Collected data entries
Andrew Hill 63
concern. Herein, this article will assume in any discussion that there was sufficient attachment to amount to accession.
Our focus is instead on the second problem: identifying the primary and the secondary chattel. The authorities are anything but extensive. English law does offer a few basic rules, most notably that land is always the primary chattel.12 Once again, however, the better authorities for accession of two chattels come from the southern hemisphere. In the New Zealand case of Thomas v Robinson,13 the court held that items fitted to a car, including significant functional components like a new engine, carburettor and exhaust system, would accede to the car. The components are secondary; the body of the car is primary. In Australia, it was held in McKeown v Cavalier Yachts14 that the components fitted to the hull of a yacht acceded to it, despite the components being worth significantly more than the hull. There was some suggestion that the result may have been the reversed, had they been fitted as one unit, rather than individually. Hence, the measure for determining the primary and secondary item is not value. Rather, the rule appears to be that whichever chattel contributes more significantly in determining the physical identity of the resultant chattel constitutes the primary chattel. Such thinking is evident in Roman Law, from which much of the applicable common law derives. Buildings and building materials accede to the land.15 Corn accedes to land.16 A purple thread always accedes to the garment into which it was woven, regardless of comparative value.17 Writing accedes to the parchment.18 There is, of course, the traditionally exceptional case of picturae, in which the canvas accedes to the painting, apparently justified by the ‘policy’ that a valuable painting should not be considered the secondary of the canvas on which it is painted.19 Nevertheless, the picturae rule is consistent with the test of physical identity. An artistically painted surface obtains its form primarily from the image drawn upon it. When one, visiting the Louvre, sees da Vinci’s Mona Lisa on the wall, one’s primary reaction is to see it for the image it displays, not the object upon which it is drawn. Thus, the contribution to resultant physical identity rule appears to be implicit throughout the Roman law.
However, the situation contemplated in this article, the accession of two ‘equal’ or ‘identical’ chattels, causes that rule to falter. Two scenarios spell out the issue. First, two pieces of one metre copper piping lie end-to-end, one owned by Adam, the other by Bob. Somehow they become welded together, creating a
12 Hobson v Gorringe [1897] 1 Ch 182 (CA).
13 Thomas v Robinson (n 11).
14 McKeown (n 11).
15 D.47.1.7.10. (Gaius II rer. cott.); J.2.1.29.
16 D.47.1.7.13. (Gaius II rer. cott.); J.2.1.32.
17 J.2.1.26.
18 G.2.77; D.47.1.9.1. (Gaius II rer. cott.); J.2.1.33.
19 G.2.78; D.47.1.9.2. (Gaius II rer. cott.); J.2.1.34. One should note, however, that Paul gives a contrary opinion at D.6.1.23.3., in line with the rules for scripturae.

==

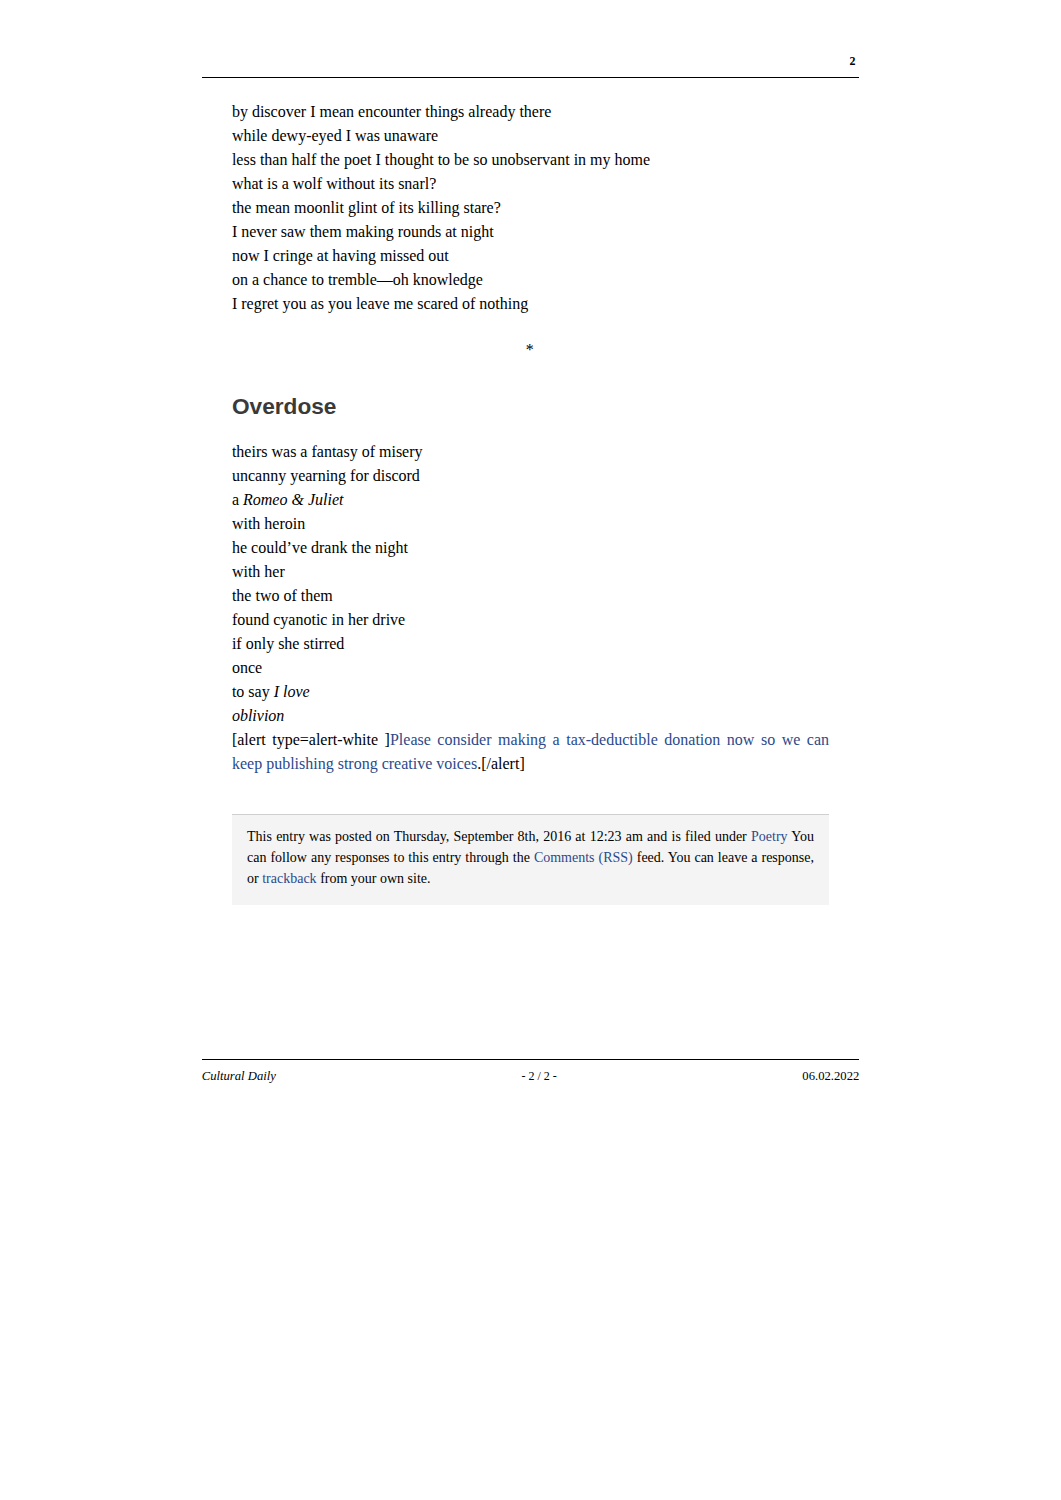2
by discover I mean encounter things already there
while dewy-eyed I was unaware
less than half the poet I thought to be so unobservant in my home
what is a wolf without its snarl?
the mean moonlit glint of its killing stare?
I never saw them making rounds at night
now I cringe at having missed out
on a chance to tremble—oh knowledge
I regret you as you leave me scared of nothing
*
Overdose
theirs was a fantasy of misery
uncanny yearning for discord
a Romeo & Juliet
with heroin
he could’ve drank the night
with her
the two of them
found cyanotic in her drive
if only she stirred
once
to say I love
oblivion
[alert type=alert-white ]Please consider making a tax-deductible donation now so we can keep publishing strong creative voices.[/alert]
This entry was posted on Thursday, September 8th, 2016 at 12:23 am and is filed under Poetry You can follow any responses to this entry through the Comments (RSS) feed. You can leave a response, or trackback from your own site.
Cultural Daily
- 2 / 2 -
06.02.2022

---

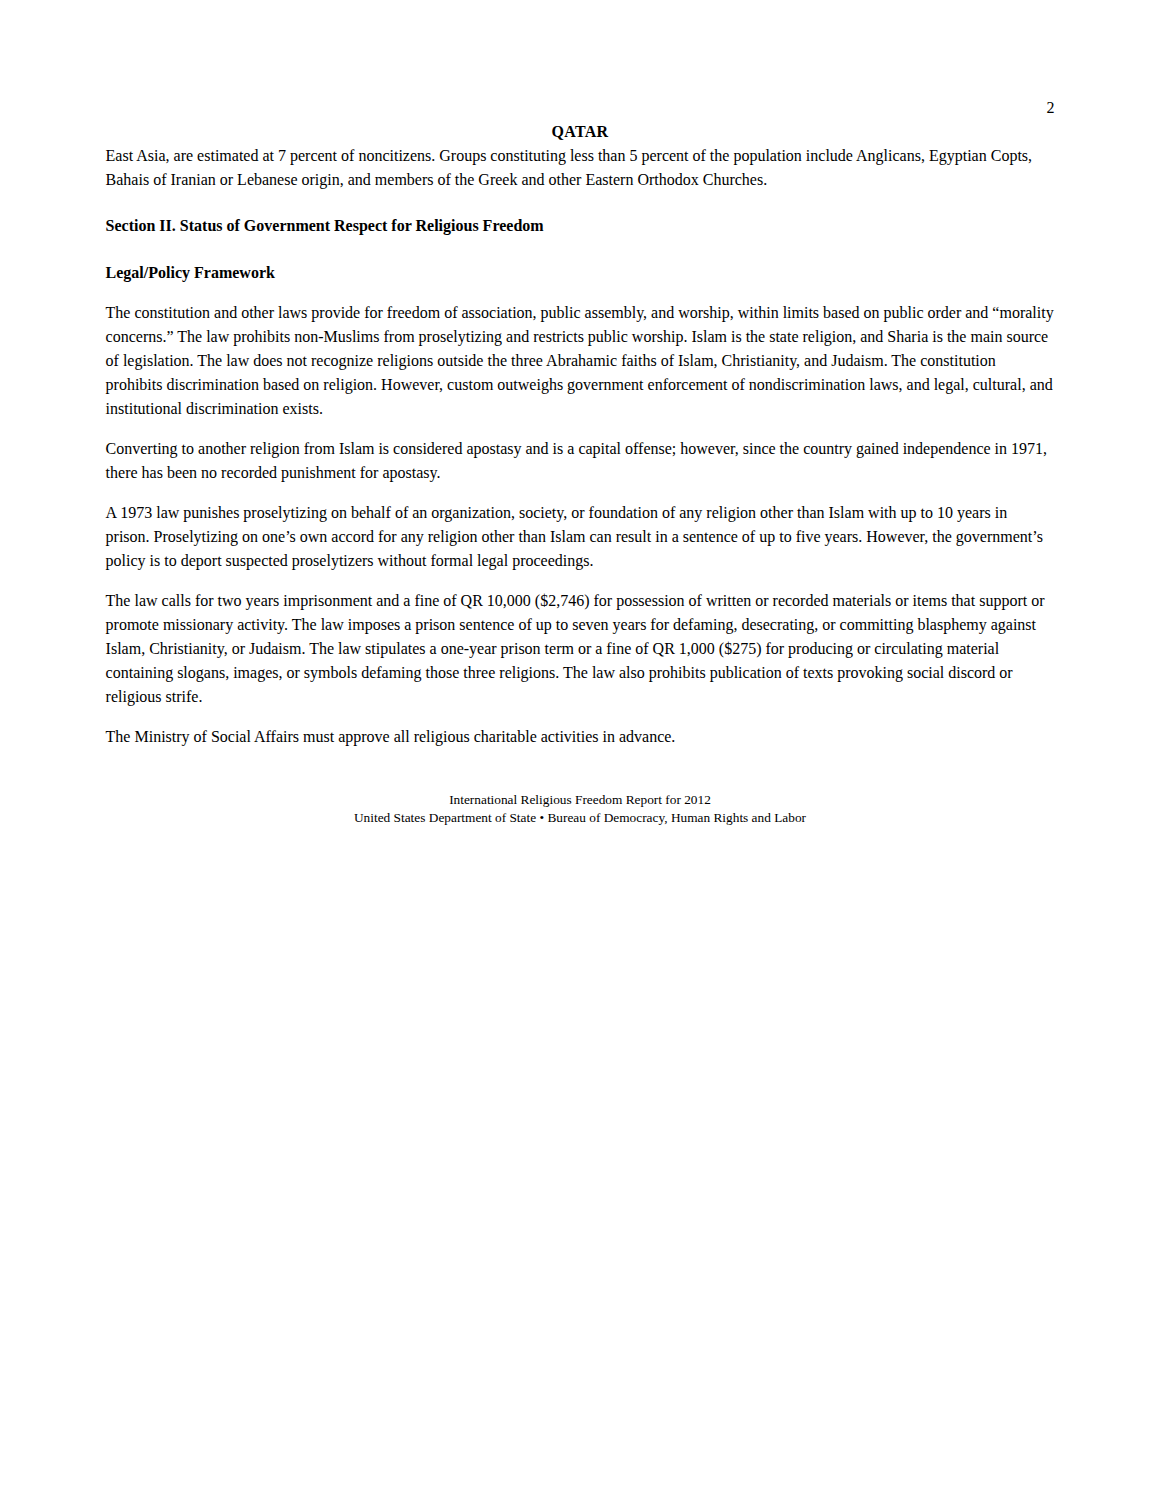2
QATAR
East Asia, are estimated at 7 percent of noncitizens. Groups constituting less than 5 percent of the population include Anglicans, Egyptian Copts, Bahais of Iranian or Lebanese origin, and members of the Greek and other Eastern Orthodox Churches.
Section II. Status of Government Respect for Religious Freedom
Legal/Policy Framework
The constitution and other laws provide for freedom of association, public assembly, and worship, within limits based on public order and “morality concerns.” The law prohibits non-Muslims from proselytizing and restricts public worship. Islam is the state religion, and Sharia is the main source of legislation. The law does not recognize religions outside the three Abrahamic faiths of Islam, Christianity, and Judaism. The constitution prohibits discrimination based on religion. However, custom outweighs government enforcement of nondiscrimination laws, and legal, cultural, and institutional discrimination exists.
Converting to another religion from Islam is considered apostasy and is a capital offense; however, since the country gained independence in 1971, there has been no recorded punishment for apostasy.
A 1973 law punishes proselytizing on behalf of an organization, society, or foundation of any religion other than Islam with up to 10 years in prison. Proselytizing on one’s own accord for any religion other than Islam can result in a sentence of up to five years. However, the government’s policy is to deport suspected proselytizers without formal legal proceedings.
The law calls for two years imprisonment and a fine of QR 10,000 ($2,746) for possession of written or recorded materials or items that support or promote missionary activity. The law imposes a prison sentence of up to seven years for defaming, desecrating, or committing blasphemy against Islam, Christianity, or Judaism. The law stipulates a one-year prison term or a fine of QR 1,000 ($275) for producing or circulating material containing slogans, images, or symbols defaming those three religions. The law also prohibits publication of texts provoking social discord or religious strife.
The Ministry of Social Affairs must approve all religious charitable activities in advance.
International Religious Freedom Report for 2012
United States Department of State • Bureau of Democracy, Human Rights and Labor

Exercise brief: Where the data above reaches the line holding "Section II. Status", begin printing, and stop after the line holding "Legal/Policy Framework". Each line must be reproduced exactly, with nothing else added.

Output of the task:
Section II. Status of Government Respect for Religious Freedom
Legal/Policy Framework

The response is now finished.